Bram Stoker may have been baptized in the Church of Ireland, but he respected the specifically Catholic character of the enmity between vampires and humans. The Catholic Dr. Van Helsing serves as the spiritual guide for the novel’s band of vampire-hunting heroes. At every step, he proves the potency of his own Church’s teachings while his Protestant brethren blithely follow. (I have always found it strange that Johnathan, Dr. Seward, et. al. feel no impulse to convert after witnessing the miracles performed by the consecrated Host.) There is no monster more specifically tied to the Holy Roman Church than the vampire. Quite apart from the fact that the weapons used to ward off vampires usually have Catholic associations–crucifixes, holy water, and most importantly the Host–the very nature of the vampire marks him as “engaging in an anti-sacrifice and an Anti-Eucharist[.]”[ii] Vampires do what Catholics do: they drink blood in order to achieve eternal life. “Dracula is the Apocalyptic Anti-Christ who comes to collect souls and set up an alternative eternity to that promised in the New Testament.”[iii]
It is only logical, then, that Dracula is ultimately vanquished only because the most saintly character in the novel, Mina Harker, takes on his corrupted nature.
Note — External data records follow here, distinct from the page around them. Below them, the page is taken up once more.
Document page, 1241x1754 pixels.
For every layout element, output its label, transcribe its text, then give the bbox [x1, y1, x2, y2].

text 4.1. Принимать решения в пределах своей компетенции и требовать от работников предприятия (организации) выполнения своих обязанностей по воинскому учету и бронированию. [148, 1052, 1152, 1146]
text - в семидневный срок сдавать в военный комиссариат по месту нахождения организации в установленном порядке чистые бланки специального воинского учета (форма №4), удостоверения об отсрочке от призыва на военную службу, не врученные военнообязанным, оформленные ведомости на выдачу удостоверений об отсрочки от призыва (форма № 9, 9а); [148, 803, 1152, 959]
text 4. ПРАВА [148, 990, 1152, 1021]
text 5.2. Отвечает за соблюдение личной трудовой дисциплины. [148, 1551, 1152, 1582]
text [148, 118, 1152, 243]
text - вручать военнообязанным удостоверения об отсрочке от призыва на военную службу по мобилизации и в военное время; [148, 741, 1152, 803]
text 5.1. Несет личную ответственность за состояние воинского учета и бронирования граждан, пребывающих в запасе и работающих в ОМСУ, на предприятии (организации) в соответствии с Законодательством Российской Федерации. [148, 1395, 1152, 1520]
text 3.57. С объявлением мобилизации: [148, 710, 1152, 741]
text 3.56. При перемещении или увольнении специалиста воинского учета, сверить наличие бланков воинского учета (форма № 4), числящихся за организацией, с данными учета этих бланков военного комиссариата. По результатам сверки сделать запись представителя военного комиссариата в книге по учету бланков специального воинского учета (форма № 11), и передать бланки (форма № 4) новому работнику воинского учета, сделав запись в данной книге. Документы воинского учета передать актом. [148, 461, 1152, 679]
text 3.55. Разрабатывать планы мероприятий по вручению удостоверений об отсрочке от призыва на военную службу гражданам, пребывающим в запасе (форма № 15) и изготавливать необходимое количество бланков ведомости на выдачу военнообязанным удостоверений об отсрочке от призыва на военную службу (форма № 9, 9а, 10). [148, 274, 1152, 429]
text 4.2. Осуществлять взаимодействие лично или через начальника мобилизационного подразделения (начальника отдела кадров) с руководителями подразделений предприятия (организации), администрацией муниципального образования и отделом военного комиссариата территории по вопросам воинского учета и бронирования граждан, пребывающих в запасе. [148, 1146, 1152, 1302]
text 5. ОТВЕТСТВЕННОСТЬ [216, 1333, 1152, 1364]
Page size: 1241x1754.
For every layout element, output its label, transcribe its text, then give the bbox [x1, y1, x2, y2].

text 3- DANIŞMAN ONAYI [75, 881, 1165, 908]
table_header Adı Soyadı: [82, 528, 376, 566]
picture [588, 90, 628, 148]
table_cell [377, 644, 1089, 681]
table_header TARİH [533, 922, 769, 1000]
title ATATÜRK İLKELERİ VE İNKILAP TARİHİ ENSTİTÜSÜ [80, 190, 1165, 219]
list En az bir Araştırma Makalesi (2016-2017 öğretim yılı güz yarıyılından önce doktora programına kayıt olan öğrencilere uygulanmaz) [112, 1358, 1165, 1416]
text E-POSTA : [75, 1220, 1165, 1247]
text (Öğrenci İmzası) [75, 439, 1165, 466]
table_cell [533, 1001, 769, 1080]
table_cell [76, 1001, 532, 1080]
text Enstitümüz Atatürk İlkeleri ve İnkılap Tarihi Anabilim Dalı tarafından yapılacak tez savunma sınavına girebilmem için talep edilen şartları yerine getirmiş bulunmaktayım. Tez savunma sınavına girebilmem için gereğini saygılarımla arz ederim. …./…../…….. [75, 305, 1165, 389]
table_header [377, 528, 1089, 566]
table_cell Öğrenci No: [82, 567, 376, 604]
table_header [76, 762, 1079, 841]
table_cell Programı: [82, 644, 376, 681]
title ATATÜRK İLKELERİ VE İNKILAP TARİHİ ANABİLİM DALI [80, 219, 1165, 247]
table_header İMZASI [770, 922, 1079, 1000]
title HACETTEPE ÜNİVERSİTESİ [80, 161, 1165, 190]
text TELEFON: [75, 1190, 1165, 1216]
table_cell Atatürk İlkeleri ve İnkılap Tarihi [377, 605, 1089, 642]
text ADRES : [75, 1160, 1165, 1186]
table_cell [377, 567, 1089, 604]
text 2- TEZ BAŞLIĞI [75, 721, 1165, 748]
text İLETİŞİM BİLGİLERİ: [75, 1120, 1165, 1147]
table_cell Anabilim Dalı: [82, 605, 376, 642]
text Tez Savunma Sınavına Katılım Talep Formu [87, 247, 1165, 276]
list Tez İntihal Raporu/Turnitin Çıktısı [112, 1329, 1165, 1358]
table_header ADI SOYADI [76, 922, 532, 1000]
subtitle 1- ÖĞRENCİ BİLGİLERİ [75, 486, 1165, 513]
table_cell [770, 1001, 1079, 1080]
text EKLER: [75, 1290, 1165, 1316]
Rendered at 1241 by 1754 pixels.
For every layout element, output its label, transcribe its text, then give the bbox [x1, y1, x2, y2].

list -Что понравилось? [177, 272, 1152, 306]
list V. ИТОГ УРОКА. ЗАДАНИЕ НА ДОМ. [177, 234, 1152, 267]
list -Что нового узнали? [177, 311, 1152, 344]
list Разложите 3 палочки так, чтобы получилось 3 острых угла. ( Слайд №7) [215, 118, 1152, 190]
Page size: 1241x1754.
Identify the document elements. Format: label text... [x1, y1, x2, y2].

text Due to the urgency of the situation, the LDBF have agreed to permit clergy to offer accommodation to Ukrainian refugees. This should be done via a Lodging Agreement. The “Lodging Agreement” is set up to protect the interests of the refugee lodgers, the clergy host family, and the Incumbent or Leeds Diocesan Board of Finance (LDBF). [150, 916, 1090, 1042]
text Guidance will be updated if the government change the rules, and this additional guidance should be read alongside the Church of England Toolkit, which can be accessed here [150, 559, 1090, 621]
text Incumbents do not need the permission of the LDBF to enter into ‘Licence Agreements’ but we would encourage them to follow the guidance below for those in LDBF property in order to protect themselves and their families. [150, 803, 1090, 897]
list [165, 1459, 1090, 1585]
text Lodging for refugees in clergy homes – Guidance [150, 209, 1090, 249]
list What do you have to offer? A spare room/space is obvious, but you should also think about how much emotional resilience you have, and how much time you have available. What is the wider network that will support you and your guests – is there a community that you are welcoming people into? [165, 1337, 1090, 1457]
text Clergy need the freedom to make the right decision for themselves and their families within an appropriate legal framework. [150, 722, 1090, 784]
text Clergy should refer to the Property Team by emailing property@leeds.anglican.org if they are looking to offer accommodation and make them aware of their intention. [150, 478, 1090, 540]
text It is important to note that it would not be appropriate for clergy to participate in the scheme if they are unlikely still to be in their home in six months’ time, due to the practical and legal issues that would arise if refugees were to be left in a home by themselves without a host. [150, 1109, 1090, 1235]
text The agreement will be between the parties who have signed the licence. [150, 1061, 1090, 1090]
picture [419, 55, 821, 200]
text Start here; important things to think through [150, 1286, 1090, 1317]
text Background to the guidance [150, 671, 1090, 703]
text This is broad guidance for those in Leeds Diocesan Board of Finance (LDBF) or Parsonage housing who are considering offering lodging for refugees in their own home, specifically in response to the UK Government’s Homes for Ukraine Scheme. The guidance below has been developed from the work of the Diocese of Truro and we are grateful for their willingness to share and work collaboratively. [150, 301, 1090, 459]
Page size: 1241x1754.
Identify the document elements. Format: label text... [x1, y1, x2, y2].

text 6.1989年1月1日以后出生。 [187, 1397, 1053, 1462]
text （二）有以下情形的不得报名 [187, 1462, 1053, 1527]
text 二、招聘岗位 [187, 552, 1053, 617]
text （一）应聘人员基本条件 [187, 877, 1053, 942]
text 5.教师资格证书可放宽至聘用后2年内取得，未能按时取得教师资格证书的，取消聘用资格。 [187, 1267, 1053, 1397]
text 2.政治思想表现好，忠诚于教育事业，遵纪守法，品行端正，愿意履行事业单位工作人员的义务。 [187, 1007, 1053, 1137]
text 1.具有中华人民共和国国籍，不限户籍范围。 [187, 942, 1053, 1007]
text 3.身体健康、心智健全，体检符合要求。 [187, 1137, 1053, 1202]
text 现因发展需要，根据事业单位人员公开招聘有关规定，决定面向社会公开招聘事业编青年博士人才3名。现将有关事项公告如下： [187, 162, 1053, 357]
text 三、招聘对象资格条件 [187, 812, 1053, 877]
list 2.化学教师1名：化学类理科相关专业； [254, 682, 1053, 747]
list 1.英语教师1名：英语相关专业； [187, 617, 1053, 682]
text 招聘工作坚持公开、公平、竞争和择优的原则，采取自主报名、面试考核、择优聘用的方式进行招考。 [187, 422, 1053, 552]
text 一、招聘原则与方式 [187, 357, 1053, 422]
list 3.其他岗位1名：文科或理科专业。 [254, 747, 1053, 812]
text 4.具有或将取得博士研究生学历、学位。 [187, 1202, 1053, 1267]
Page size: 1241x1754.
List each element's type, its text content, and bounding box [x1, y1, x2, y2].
Mina is not quite a Christ-figure because Christ willingly assumed the form of a slave; Mina is forced into doing so. Dracula forces her to drink his blood, thus binding her to himself with evil mystic power. But as soon as Mina realizes that the bond is a two-way street, granting her (limited) access to see through Dracula’s eyes, she gives herself over to the role of intermediary between the righteous and the damned, and she shifts the focus of the hunters from saving Dracula’s victims to saving Dracula himself:
I know that you must fight–that you must destroy… but it is not a work of hate. That poor soul who has wrought all this misery is the saddest case of all. Just think what will be his joy when he too is destroyed in his worser part that his better part may have spiritual immortality.
Even Dracula, a centuries-old undead demon who has stolen uncounted lives, must not be destroyed in his entirety but only in his “worser part.” Even Dracula must be pitied; even Dracula must be saved.
It really should not come as a surprise that stories about monsters can be rich with Christian meaning. There is only one story that matters in Christianity: Adam’s first sin leads to humanity’s demise, but Jesus comes to save us through His death and resurrection. It is a blood-soaked tale that features more than its fair share of monstrosity. And there is this: as ridiculous and devoid of metaphysical meaning as most modern horror stories may be, horror remains the one genre in our “post-Christian” society where it is not laughable to call upon Christ and the Church in one’s hour of need. When the monsters come, no one flees to the protection of the local non-denominational minister. When the monsters come, our society still knows that only the fullness of Truth entrusted to the Bride of Christ can challenge them. Our job as Catholics is not to convince the world that such hocus-pocus is beneath us. Our job is to convince them that the monsters are real. The monsters live inside each and every one of us: malformed, lonely, hopeless, vengeful monsters with their fangs latched deep into our hearts. Once we recognize them for what they really are, we know, deep in our bones, that it is only Christ crucified who can drive them out.